The term "mobbing" is derived from the English word "to mob" and means to harass, attack, criticize someone.

According to the Convention of 25 June 2009 relating to harassment and violence at work, which was declared a general obligation by the Grand-Ducal regulation of 15 December 2009, moral harassment occurs when a person in the company commits deliberate, repeated and wrongful acts towards a worker or manager, which have as object or effect :

  • either to undermine his or her rights or dignity, or
  • alter his working conditions or compromise his professional future by creating an intimidating, hostile, degrading, humiliating or offensive environment;
  • or to disturb his physical or mental health.

One of the main features to remember is that a single wrongful act cannot constitute harassment - a repetition is necessary (unless it is discriminatory).
Harassment has nothing to do with "normal" gossip and is not an isolated chicanery.
Harassment goes far beyond that.
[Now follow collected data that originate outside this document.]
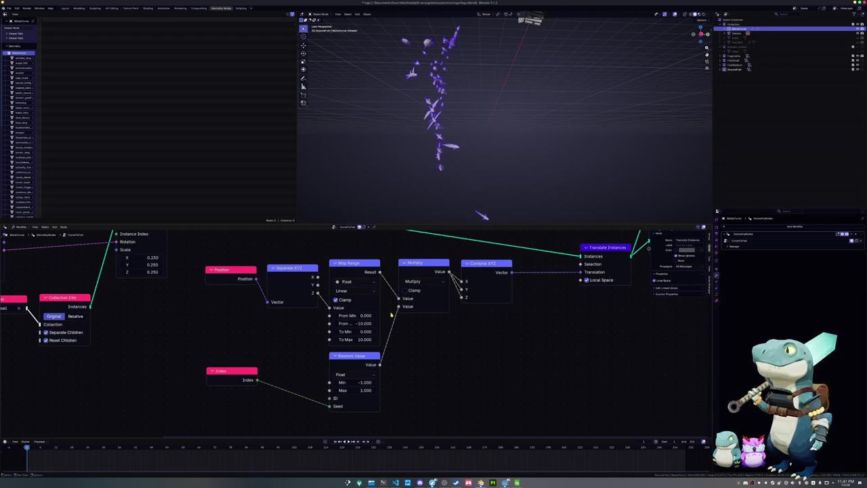
{"action": "left_click_drag", "start_coordinate": [296, 273], "coordinate": [297, 268]}
{"action": "left_click_drag", "start_coordinate": [241, 271], "coordinate": [242, 266]}
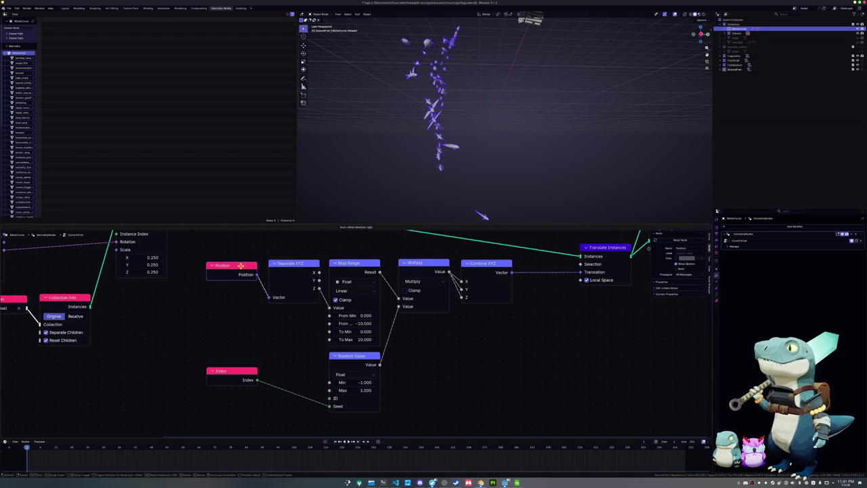
Step: Connect Translate Instances to the Viewer node to preview the offset fish swarm
{"action": "middle_click_drag", "start_coordinate": [452, 344], "coordinate": [383, 353]}
{"action": "mouse_move", "coordinate": [433, 332]}
{"action": "middle_mouse_down"}
{"action": "mouse_move", "coordinate": [410, 332]}
{"action": "mouse_move", "coordinate": [409, 357]}
{"action": "middle_mouse_up"}
{"action": "left_click", "coordinate": [510, 288], "text": "ctrl+shift"}
{"action": "left_click", "coordinate": [510, 288]}
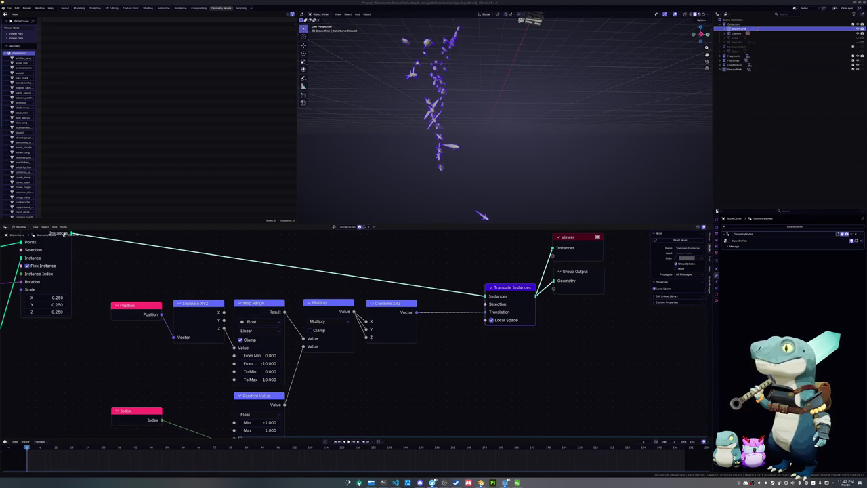
{"action": "middle_click_drag", "start_coordinate": [644, 144], "coordinate": [625, 166]}
Step: Apply scale to the selected object, then apply rotation to the fish instances object
{"action": "key", "text": "ctrl+a"}
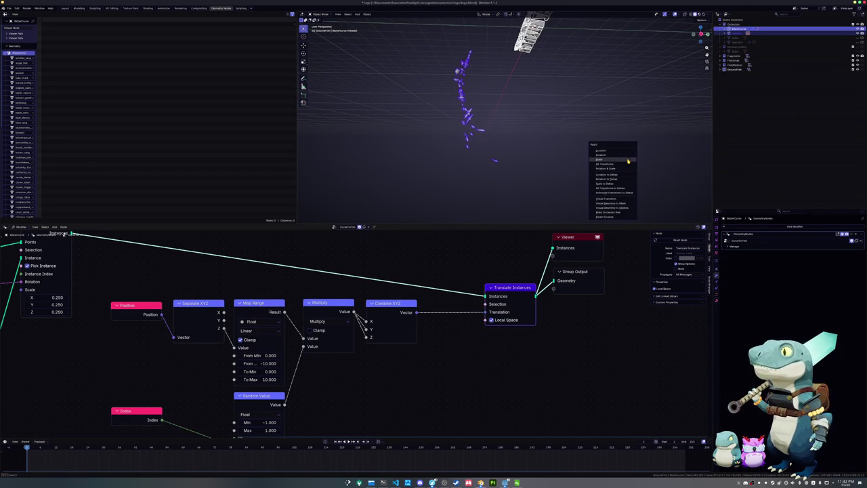
{"action": "left_click", "coordinate": [627, 160]}
{"action": "left_click", "coordinate": [494, 137]}
{"action": "left_click", "coordinate": [495, 137]}
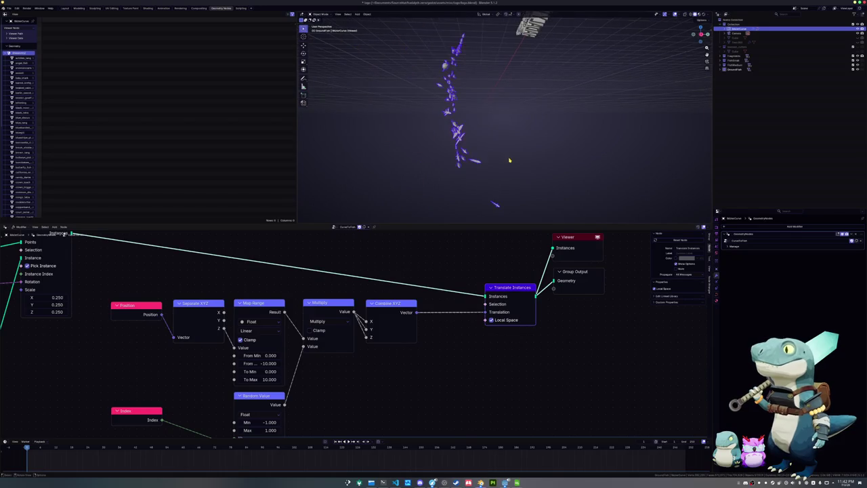
{"action": "key", "text": "ctrl+a"}
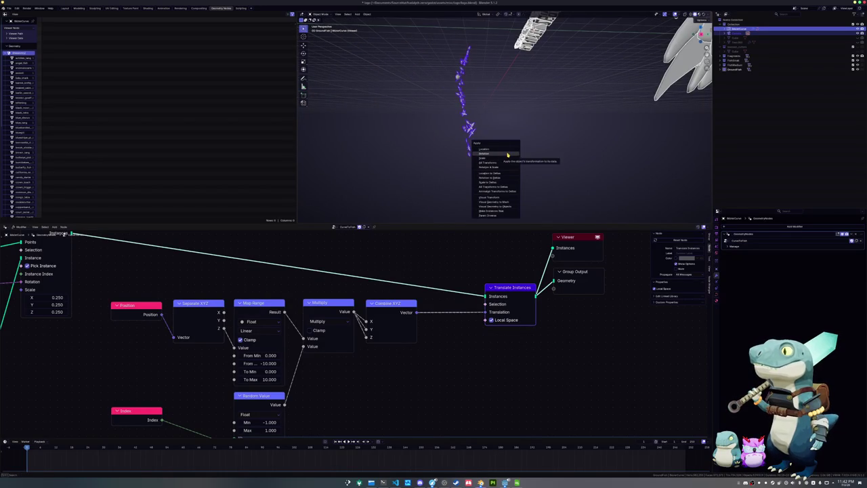
{"action": "left_click", "coordinate": [507, 155]}
Step: Apply another transform to the object, revealing the large fish model beside the curve
{"action": "middle_click_drag", "start_coordinate": [649, 147], "coordinate": [587, 143]}
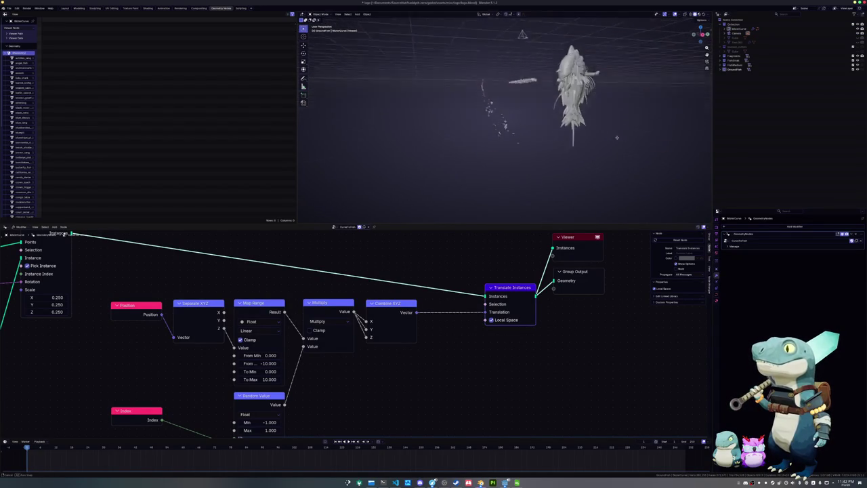
{"action": "key", "text": "ctrl+a"}
{"action": "left_click", "coordinate": [582, 145]}
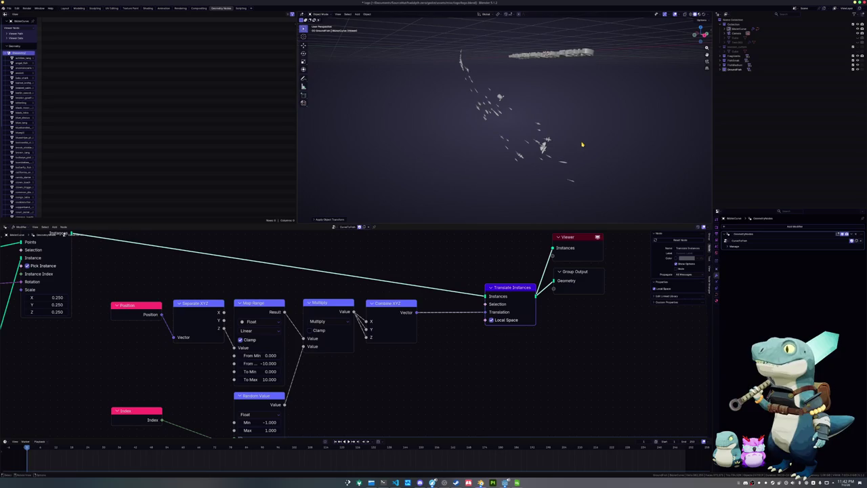
{"action": "middle_click_drag", "start_coordinate": [582, 144], "coordinate": [548, 170]}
It is psychological terror in the workplace.
There is as yet no definition in the Luxembourg Labour Code specific to psychological harassment.

Mobbing asbl refers to the list of 45 acts constituting mobbing drawn up by the Swedish sociologist and psychologist Heinz LEYMANN (1932-1999), professor at the University of Stockholm.

Not to be confused!!

The following acts do not constitute psychological harassment:

  • simple circumstances, such as teasing, bad jokes and games between colleagues;
  • the employer's actions, tending to have the employee during a period of incapacity for work checked by his trusted doctor, or the fact of receiving a warning;
  • the normal exercise of the employer's power to control and criticise an employee for not having properly performed the tasks assigned to him and the request to work overtime.